VMware is seeing the LUN, not the volume, so is reporting space utilisation (presumably correctly) within the LUN.
Thanks for the response.
That makes sense that the volume is utilised because a LUN is stored within it. I'm seeing the 97% LUN utilisation within System Manager and also the Virtual Storage Console plugin for VMware vSphere, which is where the below screenshot is from.
As can be seen, the Datastore usage (what VMware see's) is only 52%, yet the LUN usage is close 98%, that is what is baffling me.
Has this particular datastore been thick provisioned on VMware? Maybe LUN usage shows a simple fact VMware filled the LUN with zeroes during formatting?
Not that I'm aware of, I didn't know there was a way within VMware, the volume is definitely Thin Provisioned within the NetApp side of things. I think I'll just shuffle some of the Virtual Machines around and keep an eye on it. It's very strange though.
Have a look at this for more details re provisioning on the VMware side:
Basically so called Eagerzeroedthick VMDK can give this result - all of the allocated space is zeroed out at creation time.
Did you find any resolution? We are seeing she same symtoms on one of our datastores on a 3-month old VMWare deployment. At first I thought it was because snapshots were retaining data from some large servers that used to be on this datastore, but on closer look those snapshots are already gone and the numbers do not add up. I do not see why Datastore usage is 33 % while LUN usage is 93%.
A LUN will reach 100% utilization over time unless you run space reclamation.
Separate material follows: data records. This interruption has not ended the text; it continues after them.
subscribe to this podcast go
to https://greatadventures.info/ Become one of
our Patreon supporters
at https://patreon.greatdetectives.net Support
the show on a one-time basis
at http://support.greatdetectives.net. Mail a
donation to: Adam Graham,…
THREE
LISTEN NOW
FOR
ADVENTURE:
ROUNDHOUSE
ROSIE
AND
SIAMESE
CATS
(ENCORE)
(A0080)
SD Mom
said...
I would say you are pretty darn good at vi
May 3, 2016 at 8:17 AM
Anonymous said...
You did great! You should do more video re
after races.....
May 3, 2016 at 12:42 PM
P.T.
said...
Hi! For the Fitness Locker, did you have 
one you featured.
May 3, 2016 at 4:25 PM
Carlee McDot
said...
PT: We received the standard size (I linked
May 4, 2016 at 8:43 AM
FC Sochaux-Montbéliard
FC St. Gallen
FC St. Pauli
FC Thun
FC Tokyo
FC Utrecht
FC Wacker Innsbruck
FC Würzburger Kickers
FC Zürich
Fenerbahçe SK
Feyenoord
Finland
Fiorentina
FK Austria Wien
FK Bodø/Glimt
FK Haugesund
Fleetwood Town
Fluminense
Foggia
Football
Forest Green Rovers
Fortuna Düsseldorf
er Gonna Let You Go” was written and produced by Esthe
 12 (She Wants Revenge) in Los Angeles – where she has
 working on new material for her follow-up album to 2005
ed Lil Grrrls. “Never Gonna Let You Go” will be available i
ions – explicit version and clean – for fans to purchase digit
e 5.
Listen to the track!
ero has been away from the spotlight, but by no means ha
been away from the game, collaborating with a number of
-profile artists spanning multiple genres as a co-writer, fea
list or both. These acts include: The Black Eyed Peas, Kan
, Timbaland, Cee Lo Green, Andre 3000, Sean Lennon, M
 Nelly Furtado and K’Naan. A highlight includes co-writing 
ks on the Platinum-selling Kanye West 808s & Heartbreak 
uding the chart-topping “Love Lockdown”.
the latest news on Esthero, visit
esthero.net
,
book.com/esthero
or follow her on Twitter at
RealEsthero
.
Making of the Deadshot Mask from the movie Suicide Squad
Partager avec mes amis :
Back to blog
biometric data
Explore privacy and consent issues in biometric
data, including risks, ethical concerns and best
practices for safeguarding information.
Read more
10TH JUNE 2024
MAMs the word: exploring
The vSphere ESX will write blocks and delete them from its point of view but the netapp machine doesnt know which blocks are actualy still in use or are free´d. So you will have 100% utilization over time.
It is the same with Windows/Linux and all other OS attached LUNs.
Correct. This behavior is common when VMware deletes / moves VMs out of the datastore. Since VMware owns the filesystem - VMFS, it has no mechanism to tell the storage controller that the space has been freed up by deleting or storage vmotion.
Recently changes to VAAI have made it possible for VMware to notify the storage that the space is reclaimed. This could be termed "hole punching" or space reclaimation. Hole Punching is something that is easily done with NFS datastores using the Virtual Storage Console plugin, but today (changes soon?) with VMFS it must be done using VMware vmkfstools.
See this KB article on how to address: http://kb.vmware.com/selfservice/microsites/search.do?language=en_US&cmd=displayKC&externalId=2014849
Basically, if the LUN is at 100% utilization, as long as the volume is not full we shouldn't be too concerned. If it is really bugging you, hit the ESXi/VMA CLI and use vmkfstools. Unfortunately VMware has not implemented an automatic method for doing this. Also keep in mind only use the vmkfstools workaround if you are running ESXi 5.0U1 and a version of Data ONTAP that supports VAAI (8.0.1+).
Bonus - you can adjust the thresholds for which you get storage alerts for particular volumes by using this command:
dfm volume list | grep -i <your volume name>
dfm volume set <volume ID> volumefullthreshold=95
dfm volume set <volume ID> volumenearlyfullthreshold=90
The global volume full thresholds are configured in the GUI or CLI too.
Very interesting thread.
I too have been investigating this on our own VMware environment and have managed to successfully use the ESX tool to reclaim space as well as utilising the ASIS on the NetApp.
My only question is though once space reclaim is run, whilst the volume correlates to the datastore usage (i.e. exactly what is showing on VMware side), the LUN usage differs.
How would I go about ensuring the LUN match the volume usage on the Netapp?